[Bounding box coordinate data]
────────────────────
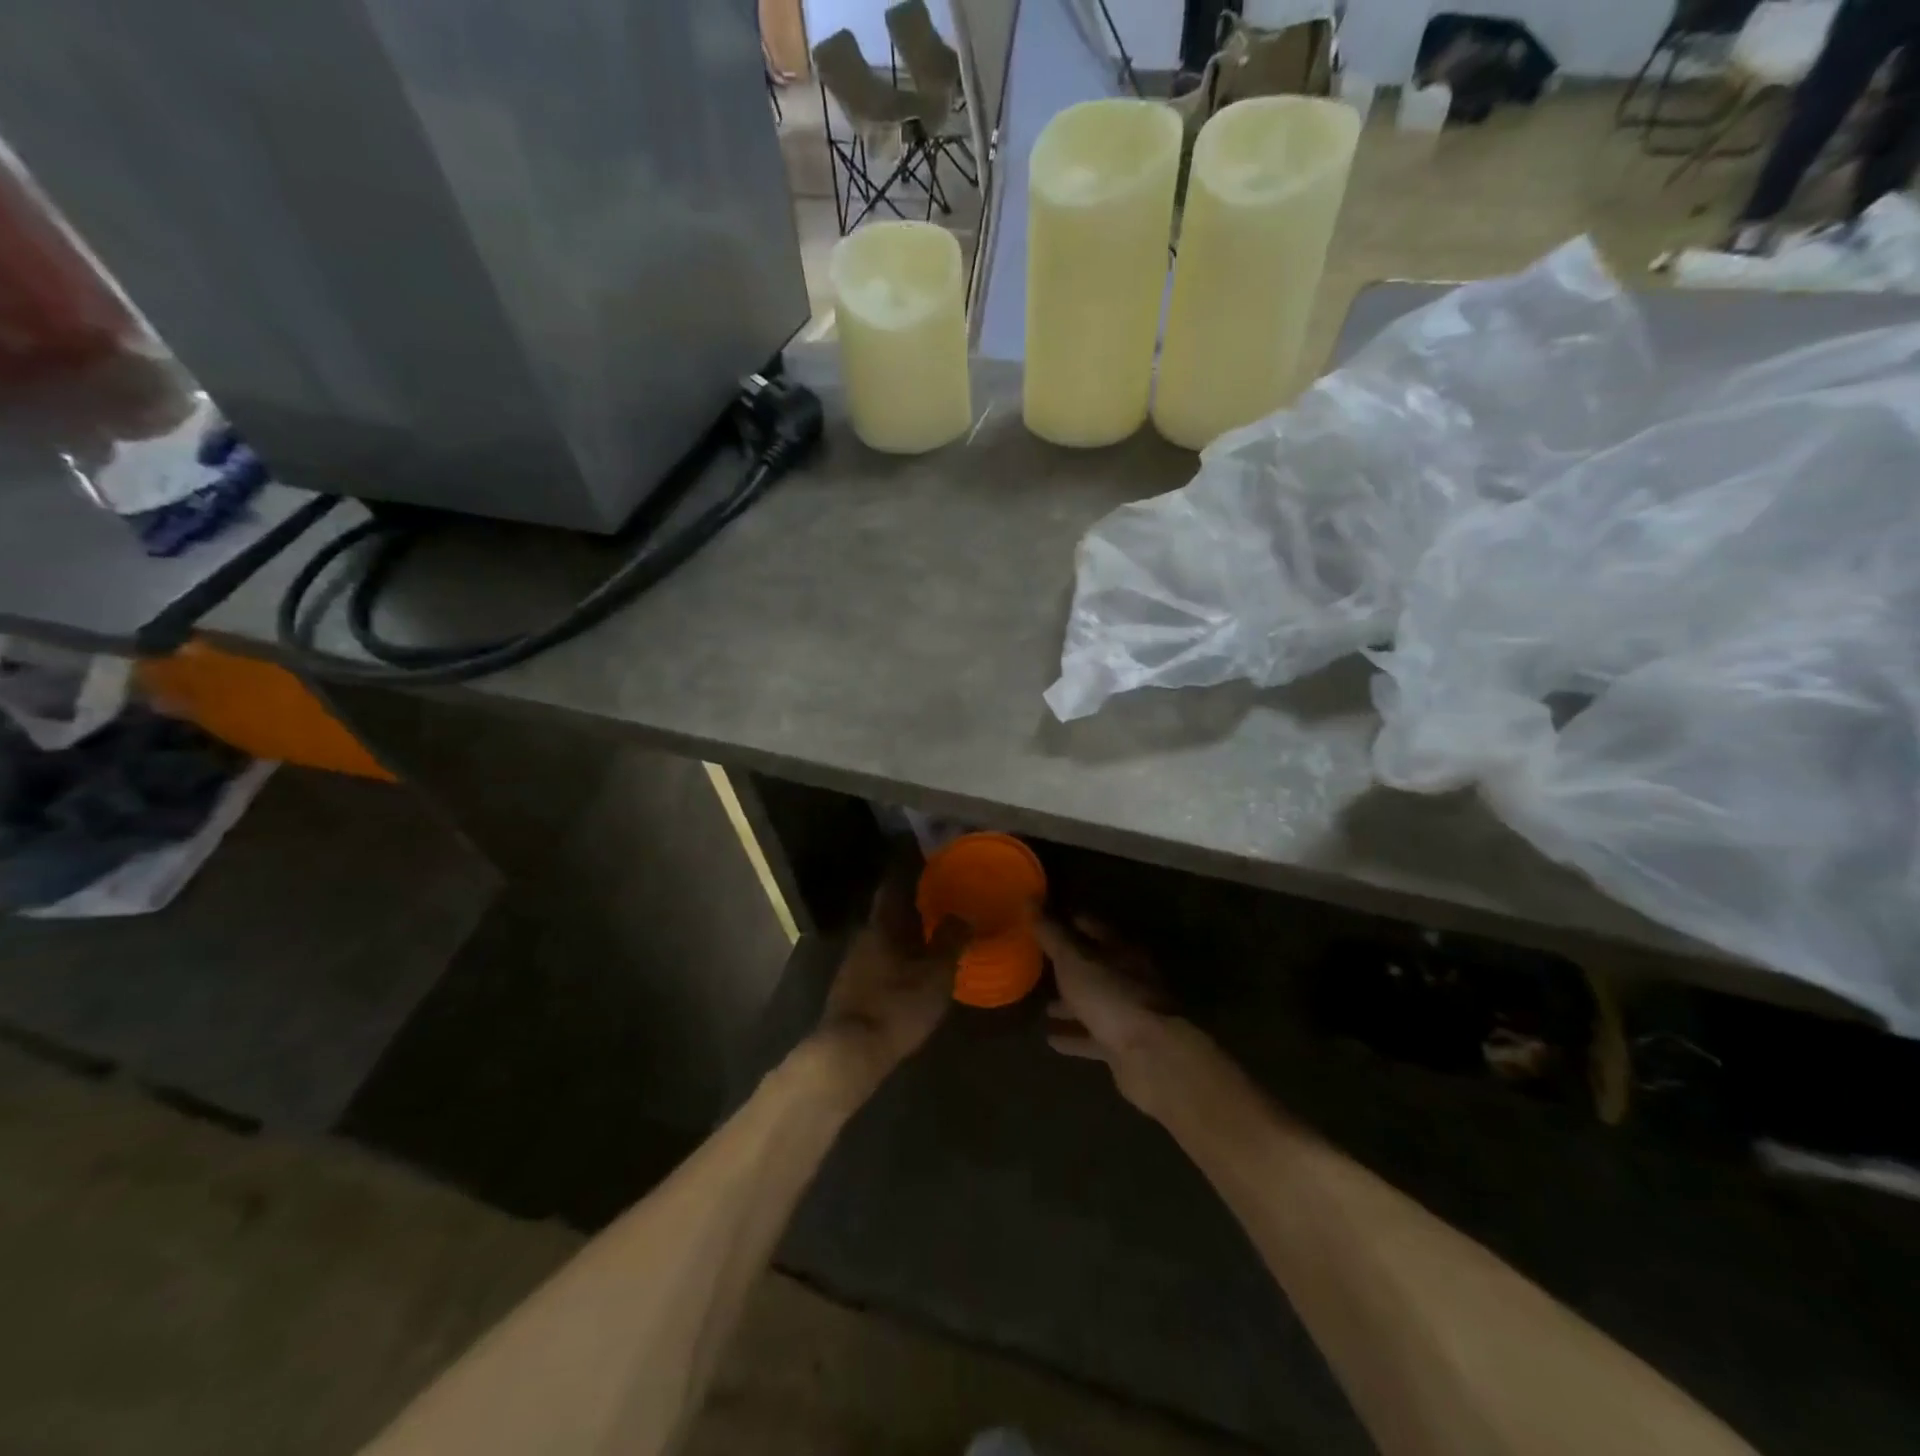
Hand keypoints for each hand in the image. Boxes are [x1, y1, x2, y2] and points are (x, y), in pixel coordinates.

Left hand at [815, 863, 963, 1091]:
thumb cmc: (896, 1005)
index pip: (894, 884)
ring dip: (905, 930)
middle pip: (889, 910)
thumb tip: (965, 914)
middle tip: (939, 895)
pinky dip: (897, 953)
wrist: (849, 1052)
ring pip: (884, 935)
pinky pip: (879, 958)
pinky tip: (913, 965)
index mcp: (883, 924)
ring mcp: (854, 962)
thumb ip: (951, 942)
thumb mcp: (935, 975)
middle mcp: (864, 935)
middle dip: (912, 902)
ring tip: (932, 930)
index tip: (927, 858)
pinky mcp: (851, 987)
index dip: (909, 869)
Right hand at [1035, 917, 1181, 1115]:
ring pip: (1094, 1002)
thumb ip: (1052, 933)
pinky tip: (1051, 1040)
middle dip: (1067, 967)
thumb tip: (1029, 899)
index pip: (1091, 925)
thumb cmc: (1110, 996)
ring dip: (1070, 1004)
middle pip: (1094, 966)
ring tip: (1043, 1008)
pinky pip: (1093, 1036)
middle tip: (1038, 966)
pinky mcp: (1124, 1045)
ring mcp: (1128, 1012)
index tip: (1042, 920)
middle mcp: (1128, 977)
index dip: (1067, 920)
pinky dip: (1074, 1037)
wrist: (1151, 1056)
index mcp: (1121, 949)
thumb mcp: (1074, 960)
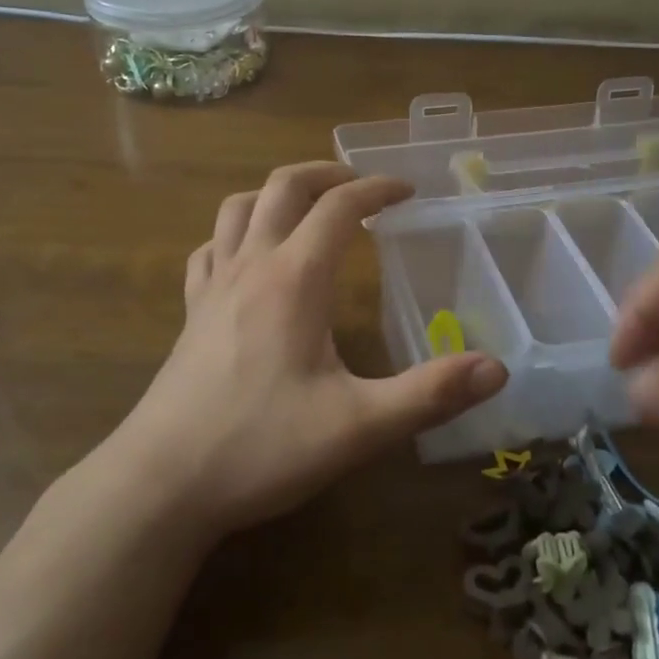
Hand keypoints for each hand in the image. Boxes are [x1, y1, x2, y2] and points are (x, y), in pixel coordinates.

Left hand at [112, 163, 507, 539]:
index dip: (377, 189)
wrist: (161, 484)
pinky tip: (248, 257)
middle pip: (284, 187)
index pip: (340, 207)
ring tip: (307, 208)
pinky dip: (235, 234)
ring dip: (277, 193)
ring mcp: (212, 287)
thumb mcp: (359, 426)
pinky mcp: (189, 314)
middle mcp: (251, 266)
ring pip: (239, 208)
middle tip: (360, 186)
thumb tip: (497, 369)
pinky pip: (209, 249)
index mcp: (295, 278)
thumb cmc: (261, 447)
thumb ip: (430, 394)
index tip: (408, 191)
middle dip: (326, 174)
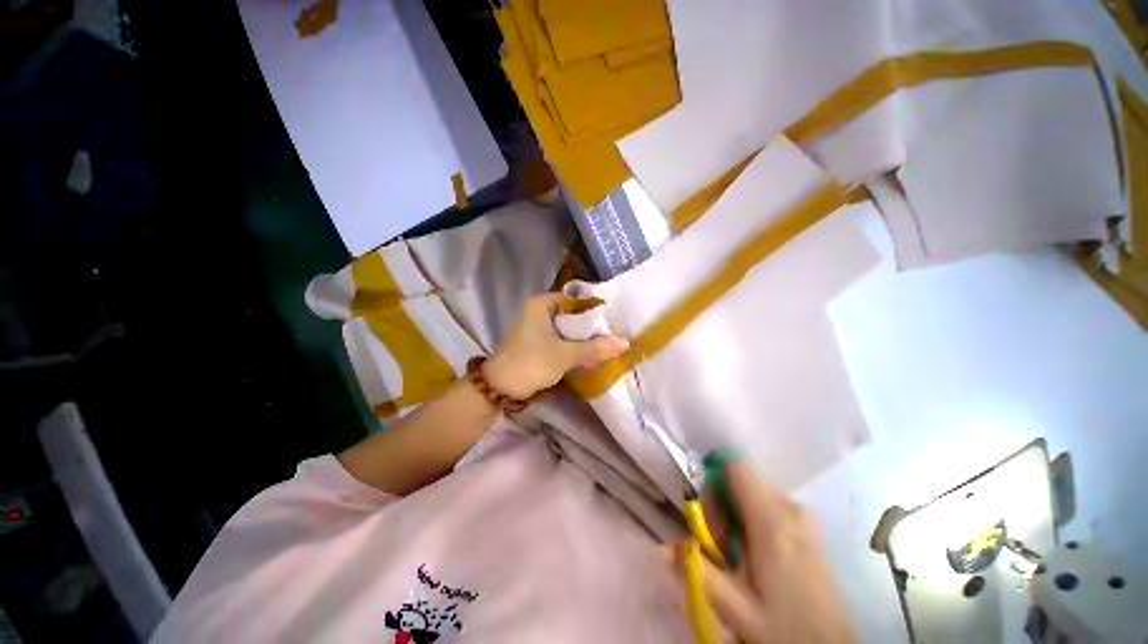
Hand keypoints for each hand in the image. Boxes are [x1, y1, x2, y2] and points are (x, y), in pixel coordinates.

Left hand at [484, 293, 628, 399]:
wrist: (501, 388)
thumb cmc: (531, 362)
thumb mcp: (565, 355)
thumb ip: (595, 348)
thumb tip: (625, 342)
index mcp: (542, 304)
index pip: (576, 299)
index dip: (596, 307)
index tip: (615, 317)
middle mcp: (540, 312)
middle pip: (573, 315)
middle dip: (592, 325)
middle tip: (615, 331)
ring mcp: (538, 328)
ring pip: (568, 329)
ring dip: (585, 337)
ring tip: (609, 341)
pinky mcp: (539, 343)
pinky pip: (562, 339)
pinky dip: (575, 345)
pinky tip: (592, 352)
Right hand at [693, 463, 853, 642]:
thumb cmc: (785, 629)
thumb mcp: (738, 610)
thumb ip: (700, 573)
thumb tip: (664, 546)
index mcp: (772, 522)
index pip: (736, 468)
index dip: (714, 482)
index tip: (709, 515)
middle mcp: (791, 509)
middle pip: (742, 482)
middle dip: (724, 506)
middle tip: (722, 546)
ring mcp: (804, 518)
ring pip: (755, 495)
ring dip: (738, 515)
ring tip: (740, 556)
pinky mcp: (810, 529)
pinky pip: (770, 507)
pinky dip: (756, 521)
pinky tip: (759, 557)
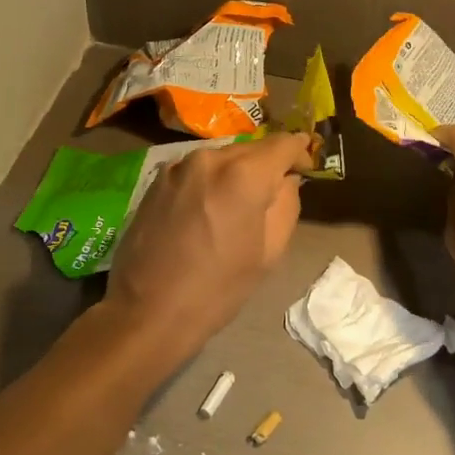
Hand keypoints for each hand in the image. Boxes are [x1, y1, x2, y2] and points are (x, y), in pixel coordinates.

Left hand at [105, 133, 313, 359]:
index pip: (283, 143)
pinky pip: (197, 169)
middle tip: (275, 192)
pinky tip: (208, 209)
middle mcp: (210, 158)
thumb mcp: (270, 252)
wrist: (148, 310)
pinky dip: (211, 180)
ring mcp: (178, 166)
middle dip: (268, 164)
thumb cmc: (218, 288)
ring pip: (223, 157)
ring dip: (238, 171)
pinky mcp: (157, 179)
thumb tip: (286, 180)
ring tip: (239, 203)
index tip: (305, 168)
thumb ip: (286, 204)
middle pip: (252, 148)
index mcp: (243, 175)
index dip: (300, 152)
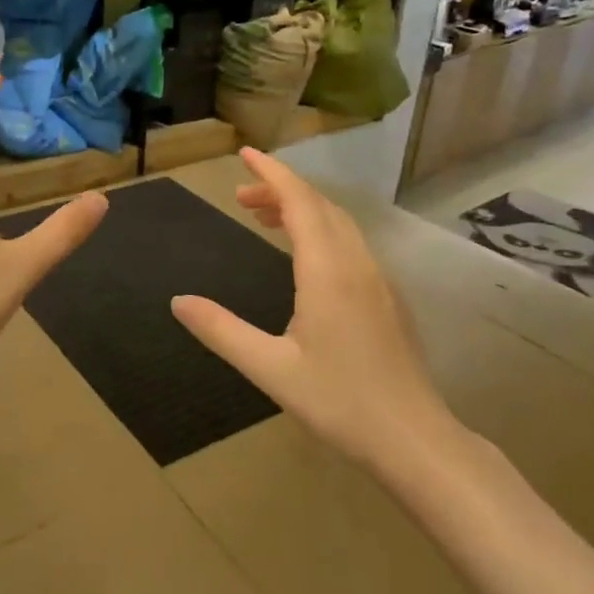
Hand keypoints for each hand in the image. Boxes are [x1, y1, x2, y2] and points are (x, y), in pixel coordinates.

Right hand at [170, 147, 460, 468]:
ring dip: (301, 209)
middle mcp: (356, 264)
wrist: (415, 439)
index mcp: (328, 272)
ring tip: (263, 218)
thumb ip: (222, 331)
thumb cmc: (340, 402)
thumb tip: (178, 300)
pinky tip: (304, 258)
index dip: (272, 173)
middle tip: (240, 196)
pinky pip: (351, 243)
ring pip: (339, 223)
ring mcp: (377, 280)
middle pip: (320, 206)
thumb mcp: (270, 369)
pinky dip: (321, 230)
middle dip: (280, 190)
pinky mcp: (387, 298)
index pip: (299, 202)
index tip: (246, 153)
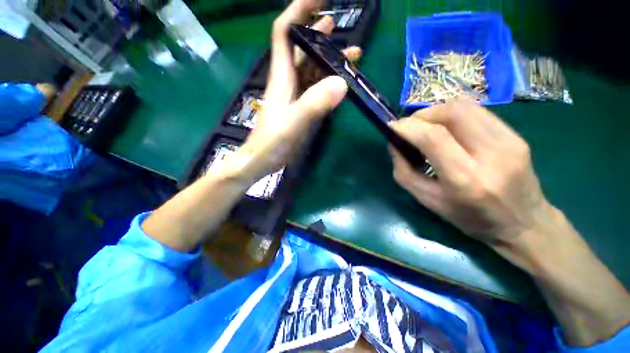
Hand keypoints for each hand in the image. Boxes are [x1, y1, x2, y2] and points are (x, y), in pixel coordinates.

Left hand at [227, 0, 360, 183]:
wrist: (262, 160)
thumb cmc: (272, 142)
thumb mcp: (294, 123)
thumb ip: (315, 104)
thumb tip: (342, 82)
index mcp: (282, 77)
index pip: (285, 33)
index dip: (298, 11)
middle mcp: (287, 82)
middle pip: (300, 49)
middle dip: (318, 32)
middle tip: (338, 24)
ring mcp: (294, 96)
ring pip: (310, 70)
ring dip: (328, 59)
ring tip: (351, 55)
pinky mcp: (299, 109)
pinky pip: (314, 89)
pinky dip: (327, 82)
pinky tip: (339, 83)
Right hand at [389, 99, 550, 245]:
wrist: (524, 223)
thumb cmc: (470, 218)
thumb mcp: (428, 201)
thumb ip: (404, 172)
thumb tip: (394, 145)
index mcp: (465, 178)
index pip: (433, 137)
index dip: (408, 127)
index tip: (392, 127)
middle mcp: (490, 154)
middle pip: (452, 112)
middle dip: (422, 115)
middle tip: (410, 127)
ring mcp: (509, 141)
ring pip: (465, 106)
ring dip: (437, 112)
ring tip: (426, 127)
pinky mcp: (516, 135)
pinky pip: (477, 112)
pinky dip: (453, 115)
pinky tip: (448, 129)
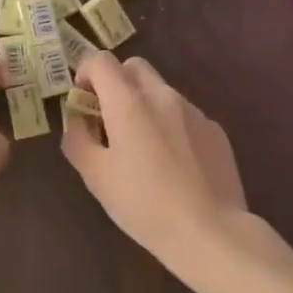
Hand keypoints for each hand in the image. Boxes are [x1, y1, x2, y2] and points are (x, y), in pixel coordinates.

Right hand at [62, 54, 247, 264]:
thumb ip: (78, 137)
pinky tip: (173, 164)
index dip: (86, 74)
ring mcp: (194, 111)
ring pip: (160, 90)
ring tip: (143, 148)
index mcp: (129, 102)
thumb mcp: (95, 175)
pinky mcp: (215, 130)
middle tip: (109, 120)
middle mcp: (163, 95)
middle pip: (134, 67)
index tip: (83, 102)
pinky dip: (170, 125)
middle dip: (116, 83)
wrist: (209, 231)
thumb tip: (77, 117)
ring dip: (143, 105)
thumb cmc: (143, 204)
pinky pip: (184, 114)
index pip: (101, 61)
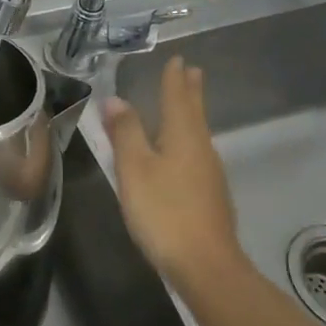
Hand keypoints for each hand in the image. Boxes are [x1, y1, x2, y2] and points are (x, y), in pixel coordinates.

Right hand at [103, 56, 242, 286]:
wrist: (205, 265)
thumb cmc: (164, 211)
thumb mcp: (134, 169)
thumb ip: (125, 133)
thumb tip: (115, 99)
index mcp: (182, 136)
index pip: (177, 98)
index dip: (174, 79)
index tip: (178, 59)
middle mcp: (201, 148)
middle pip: (194, 112)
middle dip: (190, 92)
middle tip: (192, 71)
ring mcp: (209, 173)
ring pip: (198, 133)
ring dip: (191, 113)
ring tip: (186, 103)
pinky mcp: (210, 196)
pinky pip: (196, 153)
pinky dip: (188, 139)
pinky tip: (182, 151)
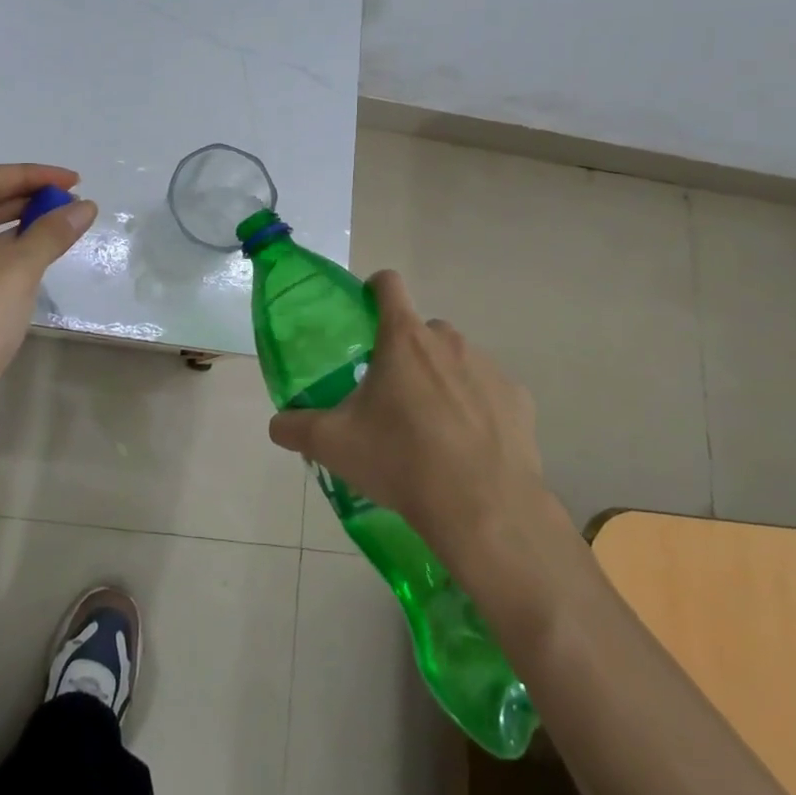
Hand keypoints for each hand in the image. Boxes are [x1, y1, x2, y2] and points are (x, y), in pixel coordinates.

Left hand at [0, 163, 95, 469]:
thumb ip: (51, 234)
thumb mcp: (15, 272)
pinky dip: (6, 262)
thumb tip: (85, 206)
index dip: (33, 175)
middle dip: (26, 201)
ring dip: (18, 232)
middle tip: (71, 206)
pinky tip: (33, 271)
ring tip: (60, 232)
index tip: (75, 181)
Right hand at [266, 270, 565, 570]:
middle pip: (421, 331)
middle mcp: (448, 341)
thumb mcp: (333, 446)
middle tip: (391, 396)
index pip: (388, 284)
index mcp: (403, 339)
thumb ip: (296, 428)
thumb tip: (277, 425)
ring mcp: (489, 368)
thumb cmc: (401, 461)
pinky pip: (489, 392)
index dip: (373, 291)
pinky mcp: (518, 399)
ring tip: (431, 430)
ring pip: (456, 361)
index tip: (365, 316)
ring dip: (441, 380)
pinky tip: (467, 447)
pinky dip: (477, 408)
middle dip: (406, 353)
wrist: (483, 509)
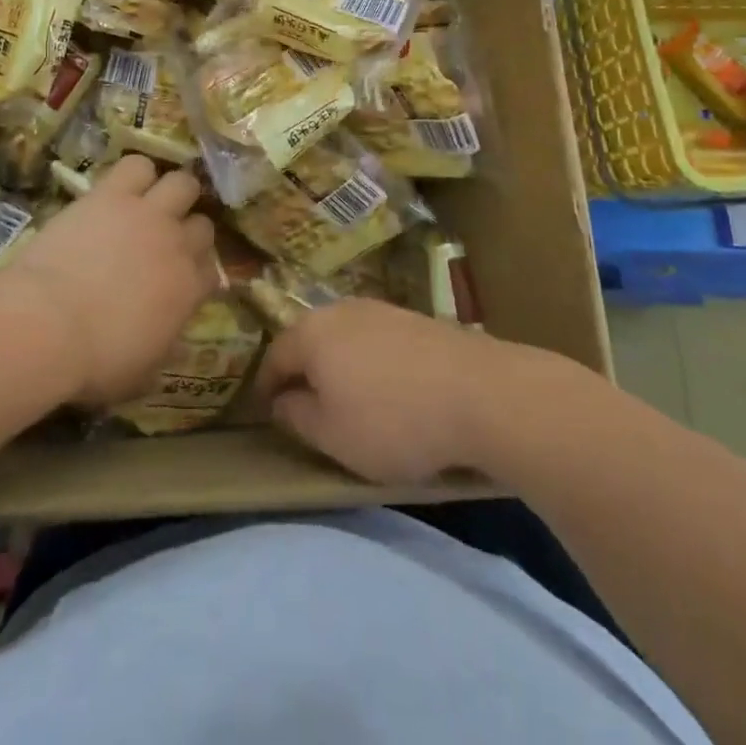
────────────────────
- [ACTIVITY] Write back the stretch of lines above that begins with the line holding "ring dip: (301, 209)" and ends with the line holding "wrist: (209, 231)", both included, exactly as written. Pictures stay out.

- [EXERCISE OUTPUT]
ring dip: (301, 209)
middle mcp: (356, 264)
wrist: (415, 439)
index mcp: (328, 272)
ring tip: (263, 218)
thumb ip: (222, 331)
thumb cmc: (340, 402)
thumb tip: (178, 300)
pinky tip: (304, 258)
index dip: (272, 173)
middle tip: (240, 196)
pinky pip: (351, 243)
ring pip: (339, 223)
ring mcp: (377, 280)
middle pip: (320, 206)
thumb mcp: (270, 369)
pinky dip: (321, 230)
middle dip: (280, 190)
pinky mcp: (387, 298)
index pip: (299, 202)
index tip: (246, 153)
Hand keypoints for each hand in the image. Boxes are [x1, y1, x2, y2] and points are (x, y), in pixel coordinates.

Left hand at [227, 0, 360, 183]:
wrist: (262, 160)
thumb cmc: (272, 142)
thumb mcp: (294, 123)
thumb ip: (315, 104)
thumb tip: (342, 82)
index mcp: (282, 77)
index pip: (285, 33)
index dip: (298, 11)
middle mcp: (287, 82)
middle pip: (300, 49)
middle dip: (318, 32)
middle tip: (338, 24)
ring mcp: (294, 96)
ring pip: (310, 70)
ring dip: (328, 59)
ring tip: (351, 55)
pinky mcp: (299, 109)
pinky pip: (314, 89)
pinky dip: (327, 82)
pinky tip: (339, 83)
Right hand at [389, 99, 550, 245]:
wrist: (524, 223)
thumb cmc: (470, 218)
thumb mcp: (428, 201)
thumb ip: (404, 172)
thumb tip: (394, 145)
index mcp: (465, 178)
index pip: (433, 137)
index dip: (408, 127)
index tip: (392, 127)
middle mcp: (490, 154)
middle pip: (452, 112)
middle dip: (422, 115)
middle tip: (410, 127)
ring mcp: (509, 141)
ring pip: (465, 106)
ring dip: (437, 112)
ring tip: (426, 127)
pinky mcp: (516, 135)
pinky pip: (477, 112)
pinky dip: (453, 115)
pinky tip: (448, 129)
Hand keypoints for each hand in the image. Boxes are [x1, y1, x2, y2] and points are (x, y), in pixel coordinates.

Right hand at [62, 54, 247, 264]:
thumb ip: (78, 137)
pinky tip: (173, 164)
index dip: (86, 74)
ring mcp: (194, 111)
ring pip: (160, 90)
ring tip: (143, 148)
index mcp: (129, 102)
thumb mcp: (95, 175)
pinky mcp: (215, 130)
middle tip: (109, 120)
middle mcp: (163, 95)
middle pip: (134, 67)
index tip: (83, 102)
pinky dip: (170, 125)
middle dip: (116, 83)
wrist: (209, 231)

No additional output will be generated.